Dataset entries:

========================================

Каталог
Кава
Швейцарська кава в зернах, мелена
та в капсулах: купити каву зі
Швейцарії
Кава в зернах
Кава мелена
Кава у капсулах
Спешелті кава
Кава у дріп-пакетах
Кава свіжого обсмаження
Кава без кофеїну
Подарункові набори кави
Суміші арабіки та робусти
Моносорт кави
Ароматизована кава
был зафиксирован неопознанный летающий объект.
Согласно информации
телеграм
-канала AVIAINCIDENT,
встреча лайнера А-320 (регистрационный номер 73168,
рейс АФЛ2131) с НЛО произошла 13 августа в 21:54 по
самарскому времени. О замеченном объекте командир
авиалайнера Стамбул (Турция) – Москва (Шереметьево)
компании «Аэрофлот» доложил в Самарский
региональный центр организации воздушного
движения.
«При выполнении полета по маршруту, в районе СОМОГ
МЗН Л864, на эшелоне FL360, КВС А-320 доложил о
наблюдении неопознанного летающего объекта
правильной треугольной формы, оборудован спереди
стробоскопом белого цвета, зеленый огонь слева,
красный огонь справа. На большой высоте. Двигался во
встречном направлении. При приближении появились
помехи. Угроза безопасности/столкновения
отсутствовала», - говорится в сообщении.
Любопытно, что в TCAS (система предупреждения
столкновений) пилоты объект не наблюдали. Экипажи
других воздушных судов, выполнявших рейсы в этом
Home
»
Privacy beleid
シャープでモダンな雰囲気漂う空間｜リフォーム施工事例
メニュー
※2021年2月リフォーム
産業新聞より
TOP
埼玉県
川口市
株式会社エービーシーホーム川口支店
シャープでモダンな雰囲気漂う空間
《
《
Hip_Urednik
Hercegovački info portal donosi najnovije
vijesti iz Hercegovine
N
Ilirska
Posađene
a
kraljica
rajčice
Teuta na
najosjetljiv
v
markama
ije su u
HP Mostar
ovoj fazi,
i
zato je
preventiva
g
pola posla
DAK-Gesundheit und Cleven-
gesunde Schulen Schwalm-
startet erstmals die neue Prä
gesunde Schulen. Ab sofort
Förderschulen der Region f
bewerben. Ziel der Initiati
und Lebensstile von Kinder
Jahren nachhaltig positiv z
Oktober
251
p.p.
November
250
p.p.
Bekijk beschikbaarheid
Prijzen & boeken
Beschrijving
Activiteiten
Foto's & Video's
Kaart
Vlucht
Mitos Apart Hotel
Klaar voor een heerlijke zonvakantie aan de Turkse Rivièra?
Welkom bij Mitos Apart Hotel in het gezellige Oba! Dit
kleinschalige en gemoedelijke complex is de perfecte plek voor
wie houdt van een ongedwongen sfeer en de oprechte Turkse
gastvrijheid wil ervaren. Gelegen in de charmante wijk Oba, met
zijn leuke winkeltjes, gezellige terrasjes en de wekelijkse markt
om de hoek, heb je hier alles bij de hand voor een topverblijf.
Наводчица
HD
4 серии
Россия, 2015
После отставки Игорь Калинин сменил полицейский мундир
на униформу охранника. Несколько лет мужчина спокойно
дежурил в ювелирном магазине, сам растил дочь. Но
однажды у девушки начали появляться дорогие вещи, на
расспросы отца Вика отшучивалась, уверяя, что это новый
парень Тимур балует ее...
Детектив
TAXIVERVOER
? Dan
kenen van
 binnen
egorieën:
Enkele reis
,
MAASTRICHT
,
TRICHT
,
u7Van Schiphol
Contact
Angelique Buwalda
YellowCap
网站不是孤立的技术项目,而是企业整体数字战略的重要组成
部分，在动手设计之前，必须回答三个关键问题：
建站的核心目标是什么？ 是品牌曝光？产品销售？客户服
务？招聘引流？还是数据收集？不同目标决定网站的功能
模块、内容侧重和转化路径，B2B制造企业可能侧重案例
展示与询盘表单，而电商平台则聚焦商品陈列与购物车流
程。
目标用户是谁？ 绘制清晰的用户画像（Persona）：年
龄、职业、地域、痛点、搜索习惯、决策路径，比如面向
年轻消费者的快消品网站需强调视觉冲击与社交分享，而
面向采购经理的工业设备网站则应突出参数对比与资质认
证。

========================================

*What to produce*.
Which lines above contain the word "シャープでモダンな雰囲気漂う空間"? Copy all of them.

*Task output*.
シャープでモダンな雰囲気漂う空間｜リフォーム施工事例
シャープでモダンな雰囲気漂う空間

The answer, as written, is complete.